As for safety, it is suggested that we warm up before bowling. Again, it appears that most bowlers must do this at home because you don’t see a lot of it at the lanes. Here is another line that grabbed my attention. “Bowlers should warm up their fingers before inserting them into a bowling ball, to ensure that their fingers do not get stuck in the ball.”
I’m not sure this would be all that helpful, but I believe that I could handle a few finger exercises. Of course that would be after I finish the pizza!
Here’s one more safety tip that could benefit our novice bowler. It was suggested that you keep the sole of your shoe dry because if it gets wet it can stick like glue on the approach and result in the bowler suffering a blowout. I can’t make this stuff up folks.
Hopefully the above information has been helpful to all the bowlers out there. Next week we will talk about scoring – no exercising required!

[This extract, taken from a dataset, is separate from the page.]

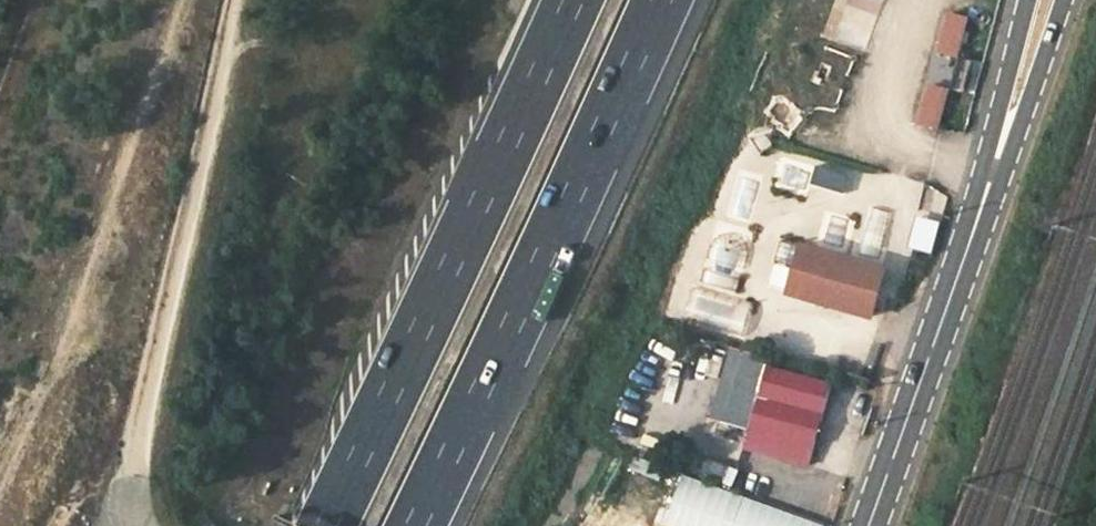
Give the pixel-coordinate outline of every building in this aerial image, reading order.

I will assume that our local bowlers were well loosened up this week as some lofty scores were recorded. Rich Yates Jr. had the pins jumping on Wednesday morning as he led the league that goes by that name with a high flying 747. Dave Jumper rolled a 697, Tyson Shope 693, Steve Norman 632, Ken Lofton 604, Paul Landers 545, Sharon Dowdell 500, Dianne Smith 434 and Cheryl Radin-Norman 393. In the Sportsman League Chris Johnson piloted a little smaller plane as his 727 would attest. Jim Mason had 705, Greg Tiell 676, Scott Hartsel 675, Phil Neikirk 642, Lance Davis 629, Rich Yates Jr. 629, Mike Kimmet 623 and Dick Gabel 610.

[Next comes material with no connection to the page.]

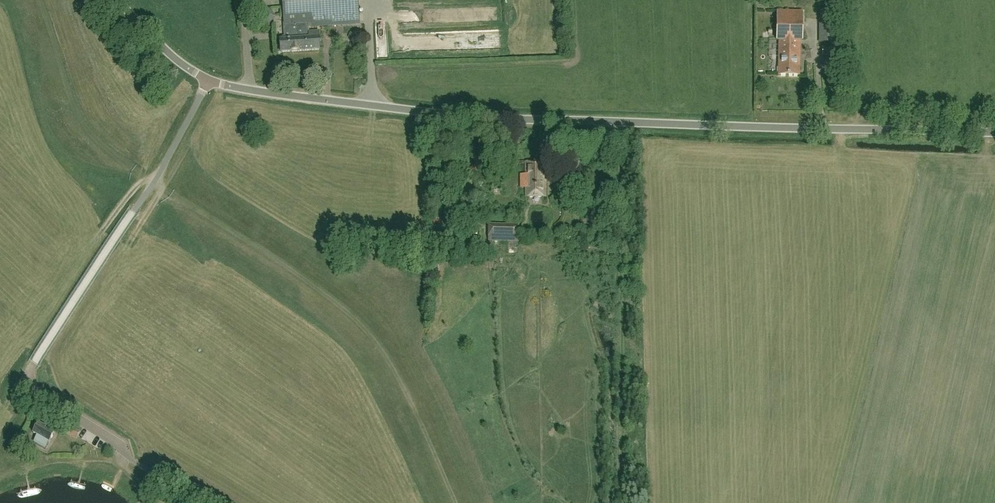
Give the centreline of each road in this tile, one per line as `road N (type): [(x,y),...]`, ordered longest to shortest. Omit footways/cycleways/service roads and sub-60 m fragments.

Jim Ruess fired a 679 in the 55 Plus League at the K of C Lanes. Ken Gaietto shot 611, Bill Mizen 528, Bob Reinhart 523, Dick Gabel 515, Bob West 502, Rick Hanna 494, Dave Everhart 481, Paul Gosche 467, Dan Coppes 452, Ron Mellott 427, Jim Donaldson 410, Jim Ferstler 387 and Paul Fey 381. Tim Sturgill shot 610, Rick Smith 579, Chris Johnson 579, Jamie Kuhn 548, Martin Klingshirn 540, Bret Elchert 538 and James Lord 535 in the Tuesday Night League. Senior League scores included Steve Tiell with a 549, Ken Ritzler 546, Scott Kromer 527 and Tim Gassner 521. Theresa Hoerig shot 484, Theresa Carp 462, Debra Gase 461 and Marilyn Gangluff 409 in the Lady Knights League.
In the Twilight League Tim Sturgill shot 656, Steve Peer 620 and Steve Barnes 609. Steve Steinmetz Jr. had 651, Ben Hoyda 611 and Steve Steinmetz Sr. 602 in the Imperial-Majorette League. For the ladies Deb Nominee shot 539, Dodi Gaietto 501 and Mary Ruggiero 441.
Al Stephenson is The Advertiser-Tribune’s bowling columnist.